Free to leave Tocorón when they chose, Tren de Aragua members formed new cells outside the prison walls and absorbed smaller criminal groups, expanding Tren de Aragua’s control in Aragua.  

Around the same time, a wave of migration was sweeping Venezuela. Fueled by economic and political instability in the late 2010s, millions of Venezuelans moved to other countries in the region. Among these millions were Venezuelan criminals. 

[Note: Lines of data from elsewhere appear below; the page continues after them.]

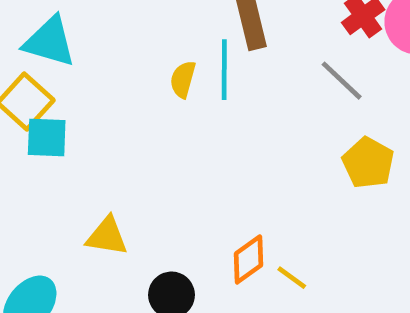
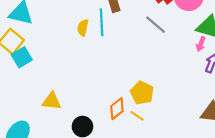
cyan square: (47, 137) -> (22, 57), turned -30
yellow pentagon: (368, 163) -> (142, 93), moved

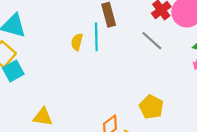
yellow pentagon: (142, 93) -> (151, 107), moved

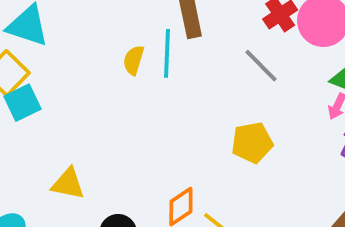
yellow pentagon: (151, 107) -> (252, 143), moved, turned 30

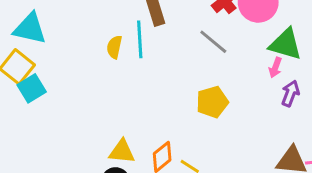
yellow triangle: (68, 184) -> (122, 152), moved

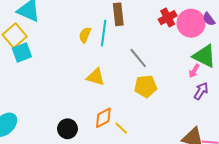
gray line: (213, 42) -> (138, 58), moved
yellow triangle: (122, 152) -> (96, 77), moved

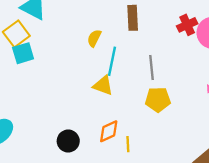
cyan line: (104, 33) -> (112, 61), moved
gray line: (138, 58) -> (152, 68), turned 30
yellow line: (121, 128) -> (128, 144), turned 40

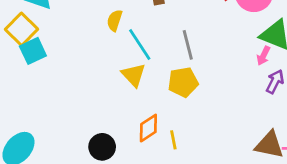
cyan line: (112, 61) -> (140, 45), turned -36
yellow triangle: (103, 86) -> (134, 75), turned 35
yellow pentagon: (158, 100) -> (183, 82), moved

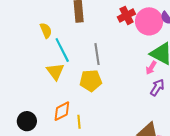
yellow semicircle: (115, 20) -> (46, 30), turned 133

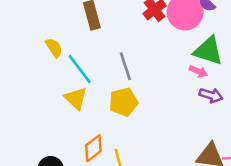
pink arrow: (151, 68) -> (198, 71), turned -88
purple arrow: (157, 87) -> (211, 95), turned 84

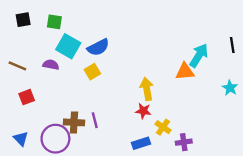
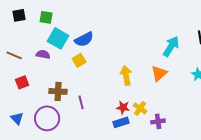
orange triangle: (185, 72) -> (159, 73), moved, turned -36
red star: (143, 111) -> (123, 107), moved
brown cross: (74, 122) -> (58, 91), moved

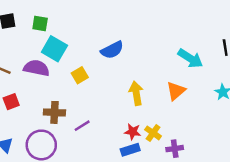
blue semicircle: (84, 39) -> (112, 50), moved
cyan arrow: (171, 46) -> (190, 58), turned 90
purple semicircle: (43, 54) -> (36, 68), size x1.5
purple line: (81, 102) -> (82, 126), turned 72

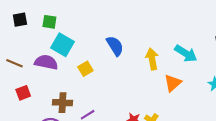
blue semicircle: (112, 50) -> (115, 46), turned -95
yellow arrow: (136, 93) -> (152, 59), moved

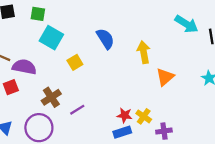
cyan arrow: (186, 53) -> (186, 24), moved
purple semicircle: (46, 62) -> (24, 67), moved
brown cross: (63, 103) -> (51, 97), turned -36

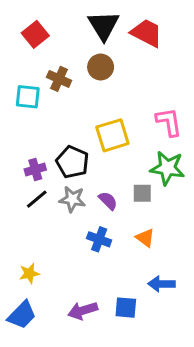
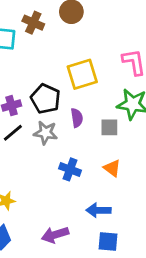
purple semicircle: (108, 201) -> (77, 118), moved, turned 36
blue arrow: (161, 284) -> (99, 210), moved
blue square: (126, 308) -> (108, 242), moved

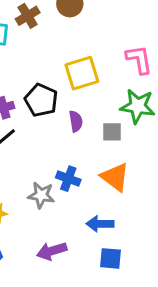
brown cross: (33, 23) -> (28, 16), turned 35
gray star: (46, 133) -> (41, 195), moved
orange triangle: (112, 168) -> (115, 177), size x1.5

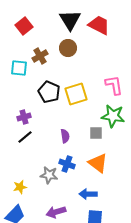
black pentagon: (41, 100) -> (49, 92), moved
purple semicircle: (76, 121) -> (65, 136), moved

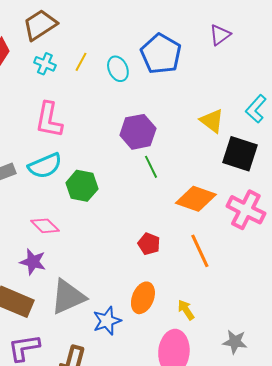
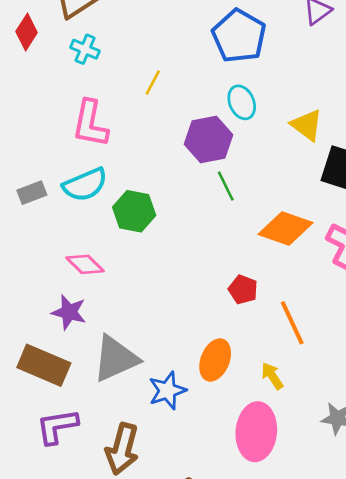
yellow line: (81, 62) -> (153, 82), moved
cyan ellipse: (118, 69) -> (242, 102), moved
red pentagon: (149, 244) -> (243, 290), moved
orange line: (200, 251) -> (292, 323), moved

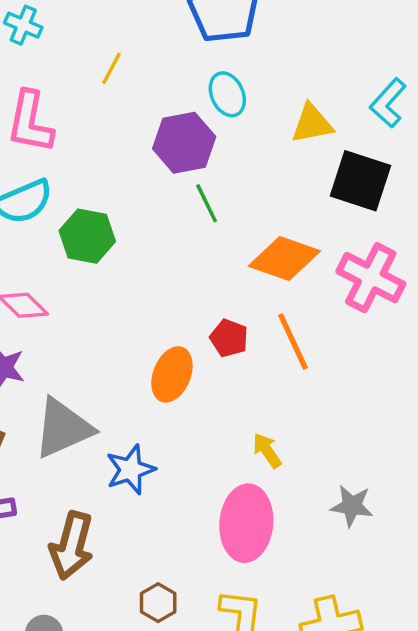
yellow triangle: (307, 125) -> (312, 124), turned -48
orange line: (292, 323) -> (293, 342), moved
orange ellipse: (215, 360) -> (172, 374), moved

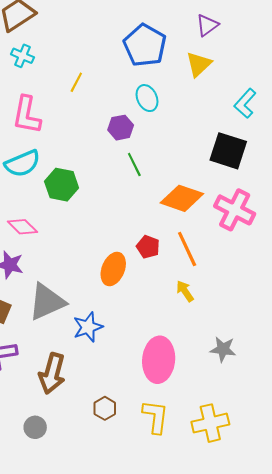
yellow triangle: (312, 124) -> (199, 64), moved, turned -32
purple hexagon: (184, 143) -> (121, 128), size x0.7
yellow arrow: (267, 451) -> (185, 291), moved

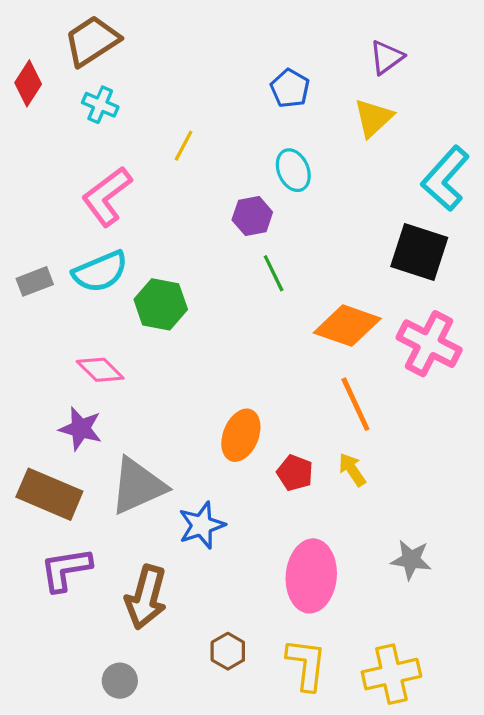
blue pentagon: (145, 45) -> (290, 88), size x0.6
cyan L-shape: (245, 103) -> (445, 178), size x1.4
pink L-shape: (27, 115) -> (107, 196), turned 42
red pentagon: (148, 247) -> (295, 473), moved

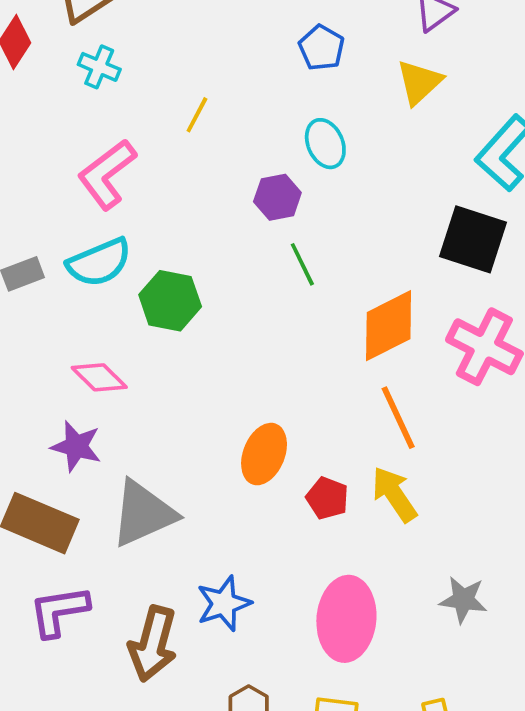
orange diamond: (347, 326) -> (389, 326), turned -46
yellow arrow: (352, 470) -> (394, 494), size x1.4
blue star: (202, 525) -> (224, 604), moved

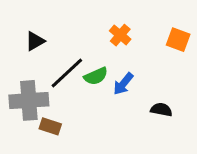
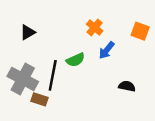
black line: (67, 73) -> (53, 75), moved, turned -36
blue arrow: (123, 84) -> (107, 50), moved
gray cross: (29, 100) -> (23, 79), turned 32

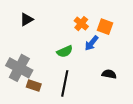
orange square: (140, 31) -> (105, 27), moved
black triangle: (28, 32) -> (27, 19), moved
black line: (53, 75) -> (65, 83), moved

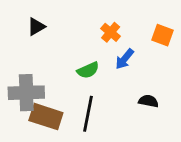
orange square: (105, 27) -> (162, 35), moved
gray cross: (19, 68) -> (26, 93), turned -30
brown rectangle: (34, 85) -> (46, 117), size x1.6

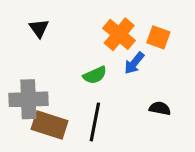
black triangle: (36, 27) -> (39, 28), turned -36
orange cross: (111, 32) -> (119, 34), size x1.5
orange square: (162, 35) -> (158, 37), moved

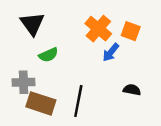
black triangle: (39, 28) -> (32, 24), size x1.5
green semicircle: (95, 75) -> (48, 55), moved
gray cross: (28, 99) -> (23, 82), size x0.7

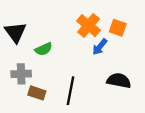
black triangle: (32, 24) -> (15, 32), moved
black semicircle: (132, 90) -> (119, 81), size x1.5
brown rectangle: (41, 103) -> (37, 93), size x0.7

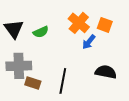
green semicircle: (44, 49) -> (41, 32), moved
gray cross: (21, 74) -> (19, 66), size x1.4

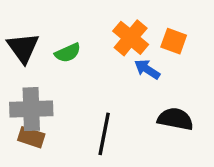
blue arrow: (89, 42) -> (147, 69), turned 84
brown rectangle: (33, 83) -> (31, 137), moved

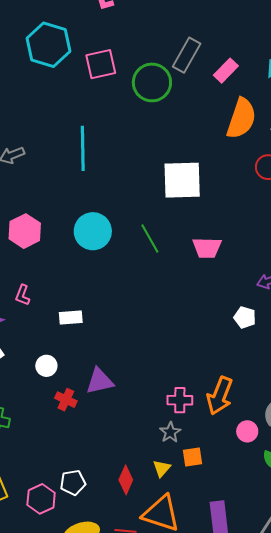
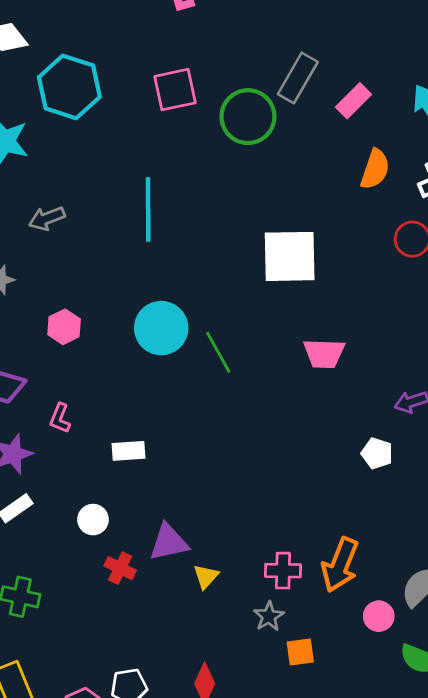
cyan hexagon: (48, 45) -> (69, 87), moved
orange semicircle: (241, 118) -> (375, 169), size x0.7
pink hexagon: (25, 231) -> (64, 327), size x0.7
green line: (150, 239) -> (218, 352), moved
yellow triangle: (162, 468) -> (206, 576), moved

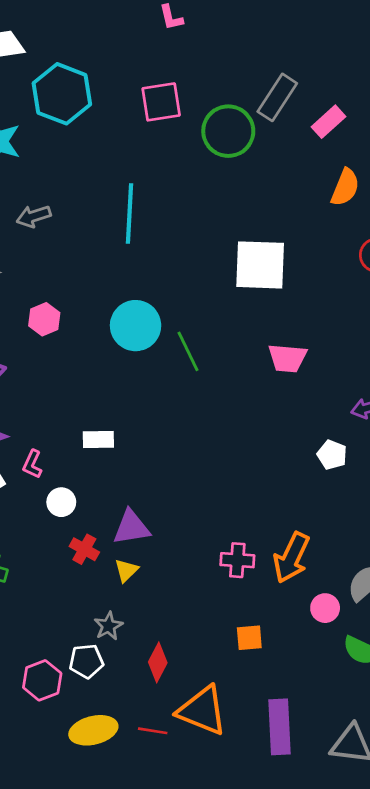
pink L-shape: (60, 418) -> (32, 464), moved
yellow triangle: (206, 576) -> (126, 570), moved
gray star: (269, 616) -> (108, 626), moved

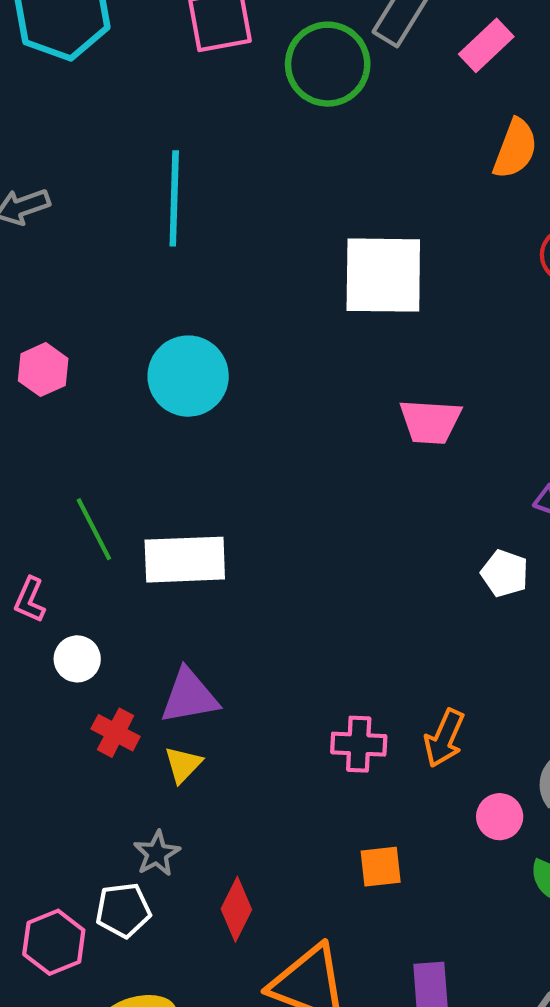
green line: (188, 351) -> (94, 529), moved
white rectangle: (98, 439) -> (185, 560), moved, size x1.6
orange arrow: (291, 558) -> (444, 738), size x0.7

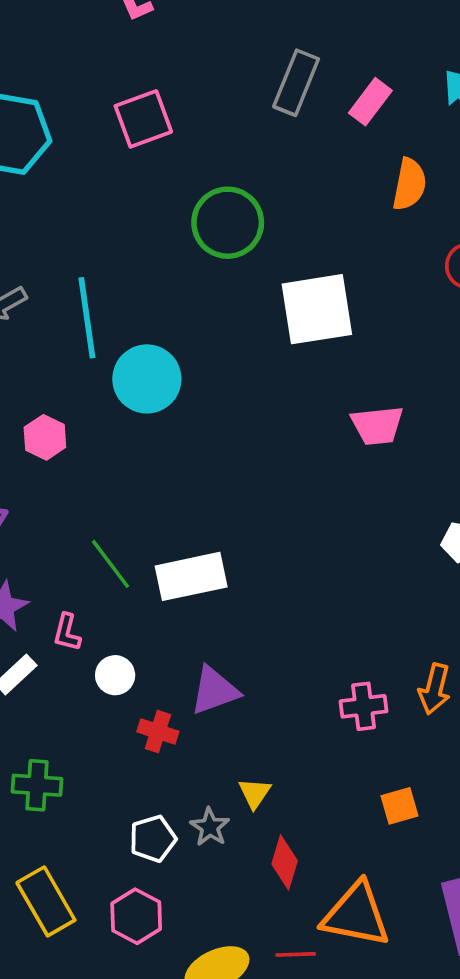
green circle: (328, 64) -> (228, 223), moved
cyan line: (174, 198) -> (87, 318), moved
cyan circle: (188, 376) -> (147, 379), moved
yellow triangle: (183, 765) -> (255, 793), moved
white pentagon: (123, 910) -> (153, 839), moved

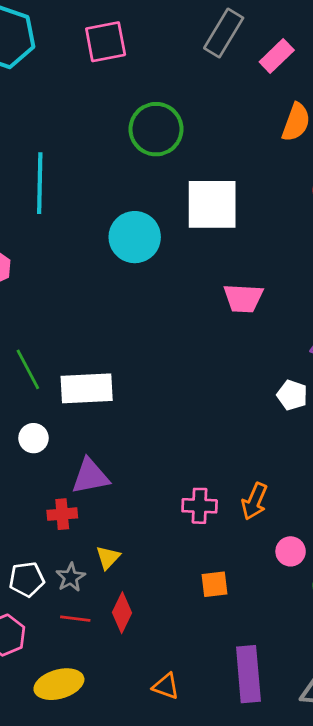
cyan circle: (147, 379) -> (135, 237), moved
white circle: (115, 675) -> (33, 438), moved
red cross: (158, 732) -> (62, 514), moved, turned -32
orange triangle: (356, 915) -> (166, 686), moved, size x0.5
red line: (296, 954) -> (75, 619), moved

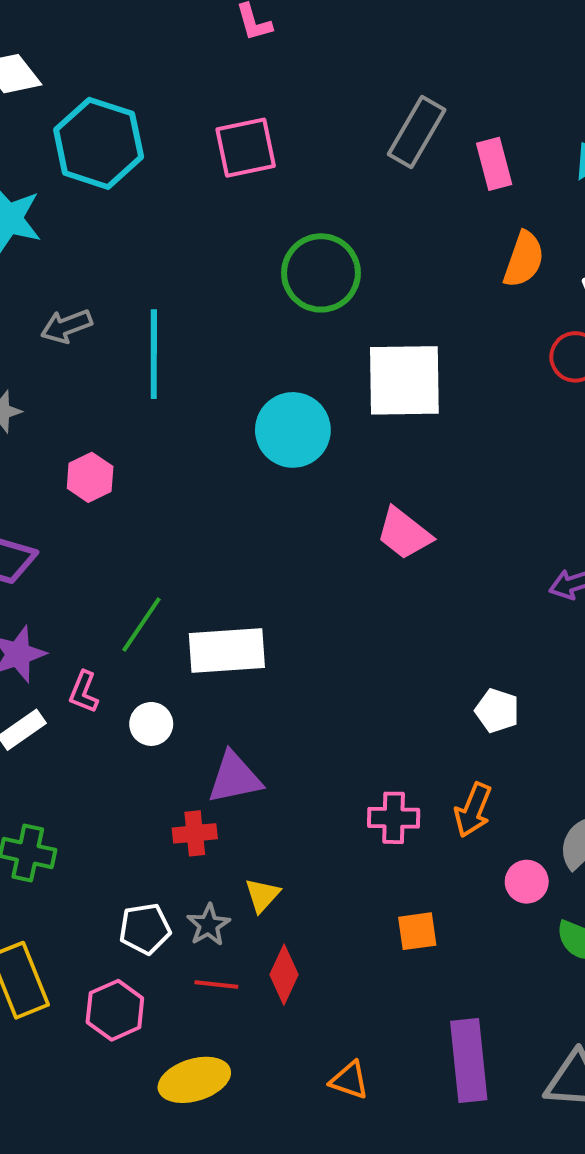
pink rectangle: (277, 56) -> (494, 164), turned -60
pink trapezoid: (243, 298) -> (404, 534), moved, turned 36
green line: (28, 369) -> (141, 625), turned 63
white pentagon: (292, 395) -> (497, 711), moved

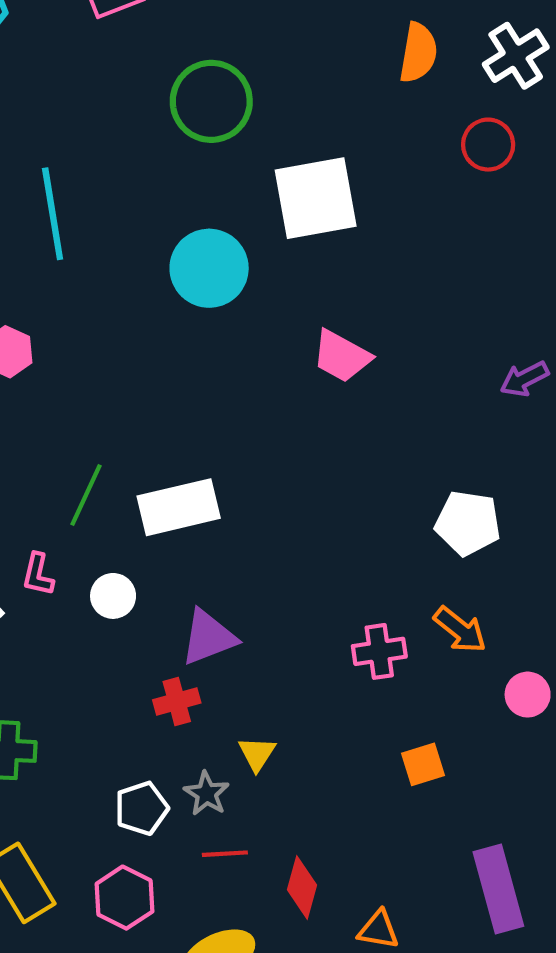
white pentagon: (497, 711) -> (468, 523), size x1.4
orange arrow: (473, 810) -> (460, 630), turned -64
red diamond: (284, 975) -> (302, 887), moved

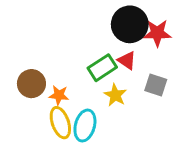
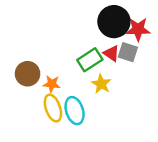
gray square: (156, 85) -> (128, 52), moved
cyan ellipse: (85, 126) -> (75, 111), turned -32

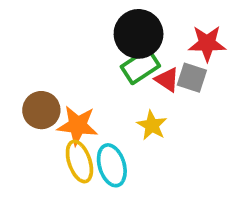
black circle: (114, 22) -> (139, 34), moved
green rectangle: (90, 60) -> (140, 66), moved
orange star: (52, 84) -> (78, 125), size x1.5

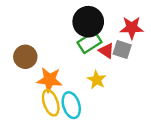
brown circle: (41, 110) -> (25, 57), moved

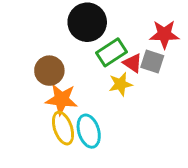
black circle: (88, 22) -> (87, 22), moved
brown circle: (25, 57) -> (49, 71), moved
yellow star: (97, 80) -> (120, 84), moved, turned 30

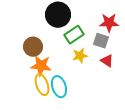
red triangle: (133, 63) -> (107, 61), moved

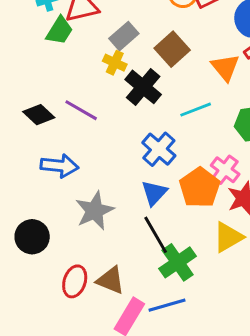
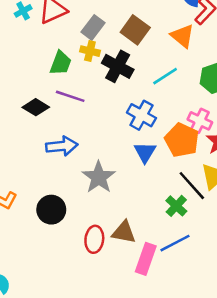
green trapezoid: (59, 31) -> (61, 63), moved
black line: (156, 235) -> (192, 186), moved
green cross: (178, 262) -> (176, 206), size x0.7

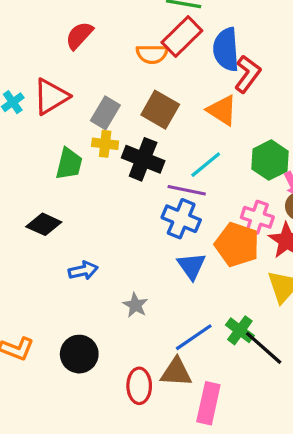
purple line: (70, 96) -> (187, 190), moved
blue arrow: (62, 146) -> (83, 271), size x0.7
gray star: (99, 177) -> (135, 305), size x0.6
black line: (192, 186) -> (264, 348), moved
blue line: (175, 243) -> (194, 337), moved

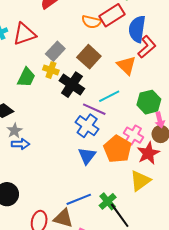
gray star: (135, 305) -> (14, 131), moved

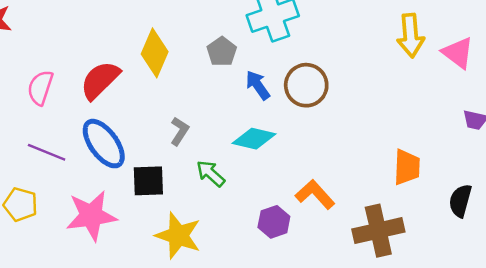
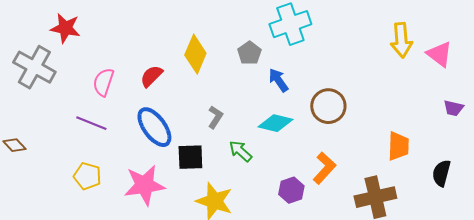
red semicircle: (100, 80) -> (151, 76), size x0.7
brown circle: (306, 85) -> (328, 106), moved
purple line: (47, 152) -> (91, 123), moved
orange L-shape: (315, 195) -> (324, 168), turned 84

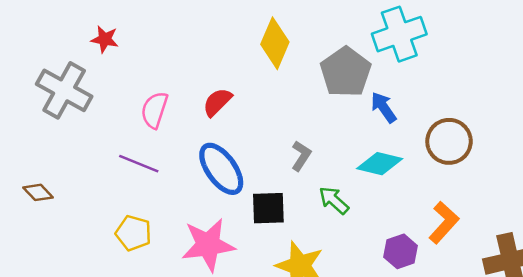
red star: (65, 28) -> (105, 39), size x0.7
gray pentagon: (249, 53) -> (346, 72), size x1.6
yellow diamond: (195, 54) -> (275, 43), moved

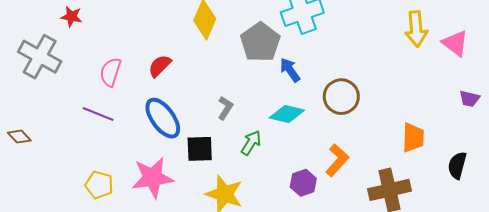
green arrow: (334, 200) -> (251, 143), turned 80
yellow pentagon: (134, 233) -> (99, 185), moved

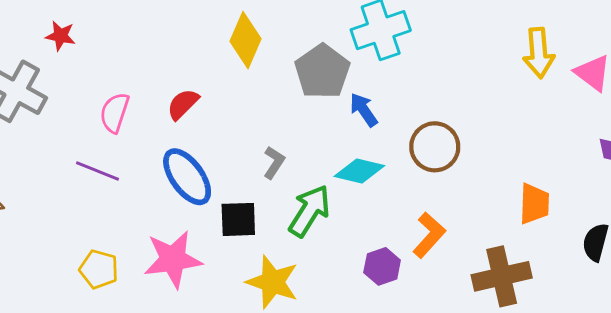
green arrow: (251, 143) -> (309, 211), size x1.5

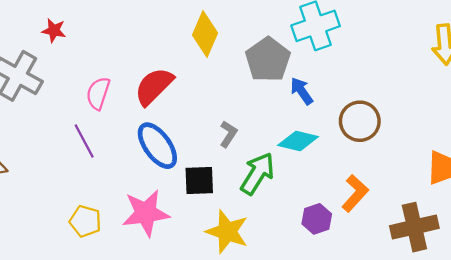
red semicircle: (183, 104) -> (154, 86), size x1.5
purple line: (97, 171) -> (84, 141), turned 40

Expanding internationally did not appear to be a premeditated plan, but Tren de Aragua seized on the opportunity. Members were sent abroad to create new chapters and ally with local criminal groups. As in Venezuela, Tren de Aragua engaged in extortion, kidnapping, small-scale drug trafficking, and money laundering, but it also expanded its criminal repertoire, controlling human trafficking and migrant smuggling, which really boosted the group’s international reach. Its new cells were concentrated in large diaspora communities, primarily Peru, Chile, and Colombia

As the group’s reputation grew, so did reports—some exaggerated—of the group’s presence around the region. 

 At the center of this criminal web was Niño Guerrero, receiving dues and pulling strings from his fortress in Tocorón.

The Fall of Tocorón and the Tren de Aragua Franchise

Pressure built on then-President Nicolás Maduro to take action against Tren de Aragua. Seeking national and international approval in the face of elections, his administration launched a major operation to take back control of Tocorón, sending in thousands of police and soldiers on September 23, 2023. 

But when security forces entered the prison, many of Tren de Aragua’s top leaders, including Niño Guerrero, were nowhere to be found. 

Without his seat of power, on the run, and with a huge reward for his capture, Niño Guerrero’s hold over Tren de Aragua’s web fractured. And instead of a centralized organization, the group’s cells became more like franchises, forming a loose network of criminal groups that share merely a name.

What Does Niño Guerrero’s Death Mean for Tren de Aragua’s Future?

Despite the Tocorón takeover, leaders and media around Latin America continued to call Tren de Aragua one of the biggest criminal threats in Latin American organized crime, with Niño Guerrero as one of the region’s top targets.

SEE ALSO: Tren de Aragua: Fact vs. Fiction

In 2024, the Trump administration offered a $5 million reward for his capture. Then in 2025, it named Tren de Aragua a Foreign Terrorist Organization

What Niño Guerrero’s death means for Tren de Aragua’s future is likely very little, given the gang’s fractured and atomized nature. Although he was still the head of a group with an outsized criminal reputation, his power had diminished in the aftermath of the Tocorón takedown.